Though there have been thousands of exoplanets—planets that orbit a star outside the solar system—discovered so far, all of these have remained within the Milky Way galaxy.
Nasa's Chandra X-Ray telescope
For the first time ever, astronomers have come into contact with a planet that is orbiting in another galaxy. The planet in question is as big as Saturn and was discovered by Nasa's Chandra X-Ray telescope in the Messier 51 galaxy—located roughly 28 million light years away from the Milky Way.

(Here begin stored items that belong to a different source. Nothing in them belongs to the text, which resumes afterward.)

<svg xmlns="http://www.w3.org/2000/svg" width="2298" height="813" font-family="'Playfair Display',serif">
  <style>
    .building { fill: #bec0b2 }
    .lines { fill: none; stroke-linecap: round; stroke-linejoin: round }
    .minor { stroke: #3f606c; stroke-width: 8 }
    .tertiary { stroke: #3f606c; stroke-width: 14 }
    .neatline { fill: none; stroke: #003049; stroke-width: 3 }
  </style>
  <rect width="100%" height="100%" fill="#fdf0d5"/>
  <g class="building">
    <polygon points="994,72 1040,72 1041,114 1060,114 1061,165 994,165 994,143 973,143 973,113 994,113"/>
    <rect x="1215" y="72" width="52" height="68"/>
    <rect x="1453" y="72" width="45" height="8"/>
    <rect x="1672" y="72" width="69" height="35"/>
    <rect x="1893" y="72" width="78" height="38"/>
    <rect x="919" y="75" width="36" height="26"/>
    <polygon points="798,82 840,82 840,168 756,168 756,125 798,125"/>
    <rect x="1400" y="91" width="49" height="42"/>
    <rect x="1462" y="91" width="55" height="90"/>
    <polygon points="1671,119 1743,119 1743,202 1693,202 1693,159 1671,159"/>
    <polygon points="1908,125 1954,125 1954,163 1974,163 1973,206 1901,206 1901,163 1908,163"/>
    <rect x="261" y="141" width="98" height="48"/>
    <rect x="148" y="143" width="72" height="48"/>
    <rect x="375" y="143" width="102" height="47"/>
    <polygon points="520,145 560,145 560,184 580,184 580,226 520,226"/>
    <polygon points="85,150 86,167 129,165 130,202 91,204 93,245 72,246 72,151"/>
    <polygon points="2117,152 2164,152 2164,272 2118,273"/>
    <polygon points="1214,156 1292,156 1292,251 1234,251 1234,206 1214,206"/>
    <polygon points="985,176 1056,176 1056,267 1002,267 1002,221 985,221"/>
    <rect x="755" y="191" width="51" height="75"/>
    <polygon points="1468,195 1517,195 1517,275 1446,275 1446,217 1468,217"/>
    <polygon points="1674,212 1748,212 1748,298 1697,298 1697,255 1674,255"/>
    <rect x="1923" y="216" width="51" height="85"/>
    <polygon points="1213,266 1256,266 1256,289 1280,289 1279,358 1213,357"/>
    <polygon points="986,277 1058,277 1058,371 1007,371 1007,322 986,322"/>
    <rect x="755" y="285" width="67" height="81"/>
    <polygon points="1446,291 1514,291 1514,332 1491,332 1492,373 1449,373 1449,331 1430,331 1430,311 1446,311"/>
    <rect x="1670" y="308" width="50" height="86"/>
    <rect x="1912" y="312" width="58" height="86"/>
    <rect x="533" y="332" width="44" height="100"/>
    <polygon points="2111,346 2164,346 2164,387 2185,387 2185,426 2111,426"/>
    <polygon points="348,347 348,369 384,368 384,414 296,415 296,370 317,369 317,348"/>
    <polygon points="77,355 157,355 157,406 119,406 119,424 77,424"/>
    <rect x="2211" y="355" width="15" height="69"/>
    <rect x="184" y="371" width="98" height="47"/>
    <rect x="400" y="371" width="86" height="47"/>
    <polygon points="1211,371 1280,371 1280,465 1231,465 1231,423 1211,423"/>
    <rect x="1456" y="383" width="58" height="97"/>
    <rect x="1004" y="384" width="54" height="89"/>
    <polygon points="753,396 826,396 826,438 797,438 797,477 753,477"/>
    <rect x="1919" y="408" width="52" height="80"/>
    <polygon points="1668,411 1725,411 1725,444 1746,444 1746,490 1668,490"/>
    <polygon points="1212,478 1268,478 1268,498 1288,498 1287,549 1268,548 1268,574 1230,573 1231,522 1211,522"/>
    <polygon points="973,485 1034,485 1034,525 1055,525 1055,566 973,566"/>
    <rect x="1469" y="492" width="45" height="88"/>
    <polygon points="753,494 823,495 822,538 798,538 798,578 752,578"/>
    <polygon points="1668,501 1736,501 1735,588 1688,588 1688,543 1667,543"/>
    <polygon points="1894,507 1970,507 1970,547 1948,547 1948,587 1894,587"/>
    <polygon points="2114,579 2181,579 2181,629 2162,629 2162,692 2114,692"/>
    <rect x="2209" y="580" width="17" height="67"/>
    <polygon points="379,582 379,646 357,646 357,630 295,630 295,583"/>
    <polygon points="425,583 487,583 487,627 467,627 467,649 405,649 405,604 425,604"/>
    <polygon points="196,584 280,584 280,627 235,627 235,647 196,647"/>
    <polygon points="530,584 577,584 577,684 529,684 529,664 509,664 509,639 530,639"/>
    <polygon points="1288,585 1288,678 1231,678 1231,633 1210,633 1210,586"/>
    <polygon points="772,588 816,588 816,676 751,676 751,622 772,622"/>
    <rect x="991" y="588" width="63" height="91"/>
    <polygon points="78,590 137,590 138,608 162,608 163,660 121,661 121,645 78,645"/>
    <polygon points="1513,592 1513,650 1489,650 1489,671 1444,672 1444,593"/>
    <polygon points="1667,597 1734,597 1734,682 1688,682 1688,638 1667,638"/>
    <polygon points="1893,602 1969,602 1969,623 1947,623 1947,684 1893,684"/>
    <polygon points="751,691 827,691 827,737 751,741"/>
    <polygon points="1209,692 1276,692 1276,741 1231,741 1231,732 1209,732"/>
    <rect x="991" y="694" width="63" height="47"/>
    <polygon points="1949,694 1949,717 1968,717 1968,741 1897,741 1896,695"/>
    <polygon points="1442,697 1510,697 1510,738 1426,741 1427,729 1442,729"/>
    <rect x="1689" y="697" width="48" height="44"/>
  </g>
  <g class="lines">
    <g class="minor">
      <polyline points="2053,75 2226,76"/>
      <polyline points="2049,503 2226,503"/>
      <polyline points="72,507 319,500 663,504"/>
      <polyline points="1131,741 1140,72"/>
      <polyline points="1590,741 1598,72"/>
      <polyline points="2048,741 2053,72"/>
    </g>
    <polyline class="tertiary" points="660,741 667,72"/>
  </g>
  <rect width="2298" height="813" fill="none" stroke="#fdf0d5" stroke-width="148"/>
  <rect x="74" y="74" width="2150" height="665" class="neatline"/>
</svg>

The planet was discovered by a technique in which the passage of the planet in front of a star dims some of its light giving way to a characteristic dip in brightness detected by telescopes. This same technique has been used many times before to find exoplanets in our own galaxy. Another method to further detect extra-galactic planets has also shown great promise—microlensing. Dr. Di Stefano, from the Harvard-Smithsonian Center for Astrophysics in Cambridge, US, told BBC News:
The method we developed and employed is the only presently implementable method to discover planetary systems in other galaxies. It is a unique method, uniquely well-suited to finding planets around X-ray binaries at any distance from which we can measure a light curve.
More research needed
Although initial sightings have been spotted by the team of scientists, they admit much more research will be needed in order to fully understand this new discovery. Co-author of the research and professor at Princeton University, Julia Berndtsson explained:
We know we are making an exciting and bold claim so we expect that other astronomers will look at it very carefully. We think we have a strong argument, and this process is how science works.